*** Opening of Available data ***
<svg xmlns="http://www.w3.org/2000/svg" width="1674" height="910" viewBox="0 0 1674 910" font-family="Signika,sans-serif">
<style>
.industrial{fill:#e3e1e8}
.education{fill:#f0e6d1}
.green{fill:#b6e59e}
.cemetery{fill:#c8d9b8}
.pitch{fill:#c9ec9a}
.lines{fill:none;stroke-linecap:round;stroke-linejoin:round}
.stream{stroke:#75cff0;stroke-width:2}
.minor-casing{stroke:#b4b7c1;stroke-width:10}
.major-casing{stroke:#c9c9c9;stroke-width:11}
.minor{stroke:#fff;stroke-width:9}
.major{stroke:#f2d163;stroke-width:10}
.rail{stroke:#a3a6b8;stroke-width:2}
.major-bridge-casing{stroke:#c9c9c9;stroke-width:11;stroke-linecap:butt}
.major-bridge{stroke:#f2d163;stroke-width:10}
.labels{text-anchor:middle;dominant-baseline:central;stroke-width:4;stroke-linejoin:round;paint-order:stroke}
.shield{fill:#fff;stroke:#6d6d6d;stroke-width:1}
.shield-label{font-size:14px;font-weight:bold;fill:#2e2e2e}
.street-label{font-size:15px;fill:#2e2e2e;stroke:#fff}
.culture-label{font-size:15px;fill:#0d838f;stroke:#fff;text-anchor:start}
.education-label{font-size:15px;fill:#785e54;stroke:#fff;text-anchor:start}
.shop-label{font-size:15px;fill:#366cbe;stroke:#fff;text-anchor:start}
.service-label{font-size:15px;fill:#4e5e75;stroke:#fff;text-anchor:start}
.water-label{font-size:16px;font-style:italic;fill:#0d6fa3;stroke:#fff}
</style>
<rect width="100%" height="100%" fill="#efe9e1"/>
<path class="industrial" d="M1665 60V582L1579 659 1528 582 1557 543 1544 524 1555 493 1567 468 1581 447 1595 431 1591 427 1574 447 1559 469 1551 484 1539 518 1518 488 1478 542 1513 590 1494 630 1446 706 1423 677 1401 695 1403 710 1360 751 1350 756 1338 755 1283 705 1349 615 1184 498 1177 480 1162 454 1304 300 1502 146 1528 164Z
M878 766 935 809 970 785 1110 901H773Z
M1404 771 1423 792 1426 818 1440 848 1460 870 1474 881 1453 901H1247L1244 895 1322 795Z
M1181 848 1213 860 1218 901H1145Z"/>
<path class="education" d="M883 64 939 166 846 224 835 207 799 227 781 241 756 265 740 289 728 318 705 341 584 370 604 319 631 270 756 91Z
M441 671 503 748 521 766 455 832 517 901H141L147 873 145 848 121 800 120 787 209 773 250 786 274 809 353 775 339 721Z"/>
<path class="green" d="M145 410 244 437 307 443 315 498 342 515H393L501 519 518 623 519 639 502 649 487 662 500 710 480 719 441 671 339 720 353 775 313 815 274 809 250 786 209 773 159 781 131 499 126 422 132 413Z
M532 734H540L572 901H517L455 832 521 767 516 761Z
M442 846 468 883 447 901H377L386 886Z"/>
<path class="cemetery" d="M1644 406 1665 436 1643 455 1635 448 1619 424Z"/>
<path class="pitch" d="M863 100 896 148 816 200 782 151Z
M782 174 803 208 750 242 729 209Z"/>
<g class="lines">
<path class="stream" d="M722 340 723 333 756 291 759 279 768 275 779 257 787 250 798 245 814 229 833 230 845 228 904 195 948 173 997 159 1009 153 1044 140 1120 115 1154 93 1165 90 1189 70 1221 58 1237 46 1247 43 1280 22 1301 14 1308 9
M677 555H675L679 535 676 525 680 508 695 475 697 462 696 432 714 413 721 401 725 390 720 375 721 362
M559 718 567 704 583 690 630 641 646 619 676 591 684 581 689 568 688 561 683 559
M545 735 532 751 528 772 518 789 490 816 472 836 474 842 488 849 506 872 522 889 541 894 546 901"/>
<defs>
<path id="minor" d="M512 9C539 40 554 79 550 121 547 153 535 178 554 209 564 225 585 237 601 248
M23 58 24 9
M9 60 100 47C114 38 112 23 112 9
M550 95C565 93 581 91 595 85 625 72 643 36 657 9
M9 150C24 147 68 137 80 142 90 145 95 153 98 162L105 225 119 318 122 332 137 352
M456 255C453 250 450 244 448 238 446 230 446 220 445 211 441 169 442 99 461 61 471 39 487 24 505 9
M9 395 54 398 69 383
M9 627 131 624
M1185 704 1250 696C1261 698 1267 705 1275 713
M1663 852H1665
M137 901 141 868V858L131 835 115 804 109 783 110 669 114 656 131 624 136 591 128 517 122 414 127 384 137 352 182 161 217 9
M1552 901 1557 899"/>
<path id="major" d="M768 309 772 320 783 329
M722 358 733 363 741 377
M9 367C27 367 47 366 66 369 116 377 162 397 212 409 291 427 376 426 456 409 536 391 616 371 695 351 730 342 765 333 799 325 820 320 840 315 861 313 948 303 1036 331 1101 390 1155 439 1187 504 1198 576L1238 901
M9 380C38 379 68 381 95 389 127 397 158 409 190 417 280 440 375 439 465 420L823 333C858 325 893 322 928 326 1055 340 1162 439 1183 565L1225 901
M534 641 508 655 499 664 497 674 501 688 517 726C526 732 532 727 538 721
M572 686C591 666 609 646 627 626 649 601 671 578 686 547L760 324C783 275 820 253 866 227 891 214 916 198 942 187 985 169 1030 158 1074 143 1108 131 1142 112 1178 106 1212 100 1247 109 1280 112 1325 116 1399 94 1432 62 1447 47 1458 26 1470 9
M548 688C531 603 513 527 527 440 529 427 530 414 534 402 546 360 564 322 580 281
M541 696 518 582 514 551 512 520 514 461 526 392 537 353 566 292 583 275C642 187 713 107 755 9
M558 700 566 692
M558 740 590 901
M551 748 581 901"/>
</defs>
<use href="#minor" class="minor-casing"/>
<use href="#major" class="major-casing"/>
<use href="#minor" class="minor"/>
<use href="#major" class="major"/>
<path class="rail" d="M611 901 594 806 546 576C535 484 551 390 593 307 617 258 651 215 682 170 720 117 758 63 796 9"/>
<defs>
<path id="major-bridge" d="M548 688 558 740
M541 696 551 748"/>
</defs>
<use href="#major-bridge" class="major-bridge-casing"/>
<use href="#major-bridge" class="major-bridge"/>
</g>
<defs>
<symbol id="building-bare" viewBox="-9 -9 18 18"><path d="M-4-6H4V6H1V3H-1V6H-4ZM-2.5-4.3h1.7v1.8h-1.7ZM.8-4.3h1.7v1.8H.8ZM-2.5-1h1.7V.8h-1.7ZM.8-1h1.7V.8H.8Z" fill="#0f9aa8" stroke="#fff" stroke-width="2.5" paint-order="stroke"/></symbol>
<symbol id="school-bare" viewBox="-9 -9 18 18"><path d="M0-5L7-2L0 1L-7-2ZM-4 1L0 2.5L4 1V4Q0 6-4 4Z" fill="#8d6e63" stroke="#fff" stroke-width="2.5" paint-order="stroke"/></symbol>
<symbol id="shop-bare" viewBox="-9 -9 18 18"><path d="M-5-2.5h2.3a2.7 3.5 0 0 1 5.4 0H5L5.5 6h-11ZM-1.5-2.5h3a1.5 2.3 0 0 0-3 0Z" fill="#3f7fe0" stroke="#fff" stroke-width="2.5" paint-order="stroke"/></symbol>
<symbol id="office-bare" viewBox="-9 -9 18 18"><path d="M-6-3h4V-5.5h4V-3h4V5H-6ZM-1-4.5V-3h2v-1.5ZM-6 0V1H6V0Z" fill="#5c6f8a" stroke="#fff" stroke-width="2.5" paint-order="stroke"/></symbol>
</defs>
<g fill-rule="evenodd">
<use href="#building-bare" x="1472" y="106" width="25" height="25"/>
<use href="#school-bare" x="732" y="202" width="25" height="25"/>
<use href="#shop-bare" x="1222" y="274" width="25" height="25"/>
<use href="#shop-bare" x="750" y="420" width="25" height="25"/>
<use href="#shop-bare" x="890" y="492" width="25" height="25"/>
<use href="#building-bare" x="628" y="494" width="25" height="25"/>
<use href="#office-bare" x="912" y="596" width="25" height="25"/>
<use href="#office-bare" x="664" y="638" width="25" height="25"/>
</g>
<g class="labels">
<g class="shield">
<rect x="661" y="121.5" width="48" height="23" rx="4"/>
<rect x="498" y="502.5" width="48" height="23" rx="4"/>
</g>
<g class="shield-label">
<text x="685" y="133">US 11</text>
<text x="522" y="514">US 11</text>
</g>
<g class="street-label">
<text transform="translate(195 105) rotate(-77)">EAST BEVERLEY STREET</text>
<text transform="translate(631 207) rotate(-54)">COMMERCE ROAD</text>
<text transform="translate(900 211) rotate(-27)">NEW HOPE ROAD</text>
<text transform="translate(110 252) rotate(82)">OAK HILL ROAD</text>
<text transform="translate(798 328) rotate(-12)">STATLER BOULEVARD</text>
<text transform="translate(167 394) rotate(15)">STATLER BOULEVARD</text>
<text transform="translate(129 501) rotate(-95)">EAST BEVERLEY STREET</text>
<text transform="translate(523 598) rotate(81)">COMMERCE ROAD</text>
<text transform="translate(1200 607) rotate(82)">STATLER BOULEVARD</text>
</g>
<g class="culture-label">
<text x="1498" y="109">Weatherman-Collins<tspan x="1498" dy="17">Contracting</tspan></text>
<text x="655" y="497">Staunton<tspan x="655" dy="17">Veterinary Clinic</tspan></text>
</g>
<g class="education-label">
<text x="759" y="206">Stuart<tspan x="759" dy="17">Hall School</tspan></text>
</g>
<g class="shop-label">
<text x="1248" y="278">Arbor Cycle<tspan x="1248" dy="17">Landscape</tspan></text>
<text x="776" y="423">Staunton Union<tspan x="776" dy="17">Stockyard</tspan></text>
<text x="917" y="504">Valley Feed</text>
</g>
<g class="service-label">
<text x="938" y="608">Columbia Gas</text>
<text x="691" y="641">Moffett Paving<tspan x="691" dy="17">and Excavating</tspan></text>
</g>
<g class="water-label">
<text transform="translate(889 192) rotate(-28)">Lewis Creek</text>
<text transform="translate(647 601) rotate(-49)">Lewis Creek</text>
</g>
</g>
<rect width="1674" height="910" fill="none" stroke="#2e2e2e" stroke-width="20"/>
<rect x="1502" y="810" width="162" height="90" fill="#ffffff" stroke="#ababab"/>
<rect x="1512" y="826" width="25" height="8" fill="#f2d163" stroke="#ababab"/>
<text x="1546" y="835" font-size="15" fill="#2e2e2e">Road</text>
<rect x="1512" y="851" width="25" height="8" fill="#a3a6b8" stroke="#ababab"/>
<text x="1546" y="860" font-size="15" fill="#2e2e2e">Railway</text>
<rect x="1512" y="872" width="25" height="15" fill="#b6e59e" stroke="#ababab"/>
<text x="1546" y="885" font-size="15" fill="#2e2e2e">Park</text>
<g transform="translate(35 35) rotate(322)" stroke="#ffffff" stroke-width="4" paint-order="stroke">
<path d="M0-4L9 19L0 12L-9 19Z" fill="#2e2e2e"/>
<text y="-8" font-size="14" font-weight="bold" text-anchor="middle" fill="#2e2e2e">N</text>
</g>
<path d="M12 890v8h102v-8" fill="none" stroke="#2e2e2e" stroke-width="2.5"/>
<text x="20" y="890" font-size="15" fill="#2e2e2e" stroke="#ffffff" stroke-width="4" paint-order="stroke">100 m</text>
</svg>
*** Close of Available data ***
● **Try it**
Copy task for the entries above: every line with the string "lines".

● **Your response**
.lines{fill:none;stroke-linecap:round;stroke-linejoin:round}
<g class="lines">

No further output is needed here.